Il belvedere d'Italia
  /  Enna

Benvenuti a Enna

Enna rappresenta la provincia più centrale della regione tanto che i romani la definivano per questo “ombellico di sicilia” ma anche “belvedere” grazie alle sue vedute panoramiche date dalla sua altezza – infatti ha il primato di essere il capoluogo di provincia più alto d’Europa – per l’esattezza parliamo di 992 metri sul livello del mare nel suo punto più alto ovvero il Castello di Lombardia (edificio simbolo della città). Ricca di storia, basti pensare che in antichità fu roccaforte inespuniabile di greci, romani, bizantini, arabi, normanni, svevi e aragonesi! La città ospita anche dal 2004 la sede dell’università (non statale) Kore.

Nella foto il Duomo di Enna

Proprio per la sua conformazione geografica, Enna si divide in “alta” e “bassa”

La parte alta è anche chiamata “il monte” ed è il quartiere più moderno, Il centro storico si snoda lungo Via Roma lungo la quale sorgono grandi piazze, tra cui il Belvedere che include piazza Francesco Crispi e viale Guglielmo Marconi fino a via Alessandro Volta, se passeggiate lungo questo tratto non potrete fare a meno di notare numerose chiese e monumenti.
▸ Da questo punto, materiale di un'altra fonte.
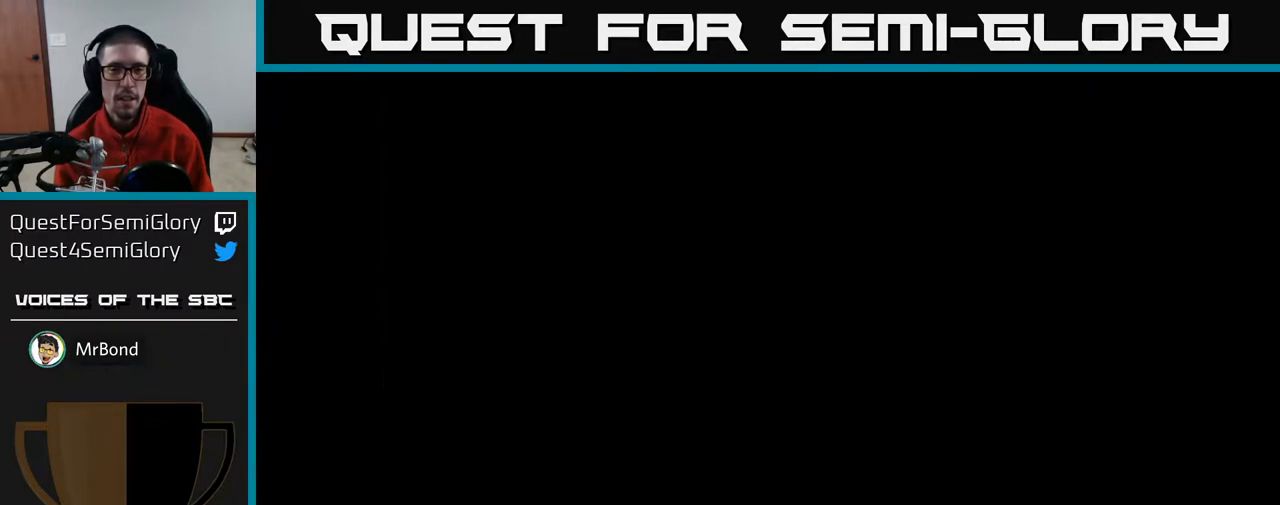
{"buttons": ["DPAD_RIGHT"], "left_stick": "center", "right_stick": "center", "events": [[500, "DPAD_RIGHT", "down"]]}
Enna Bassa invece, si sviluppa sulle colline a valle sul versante sud, ad un’altitudine variabile intorno ai 700 m s.l.m. Dopo gli anni sessanta si sono sviluppati gradatamente quartieri residenziali, aree commerciali, uffici e attività varie.

Il paesaggio è un vero spettacolo!

In questa provincia ricca di agricoltura il paesaggio è veramente stupendo, consigliamo di uscire dall’autostrada e accostare lungo una delle tante colline seminate prevalentemente di grano, che assumono sulla base della stagione colori diversi!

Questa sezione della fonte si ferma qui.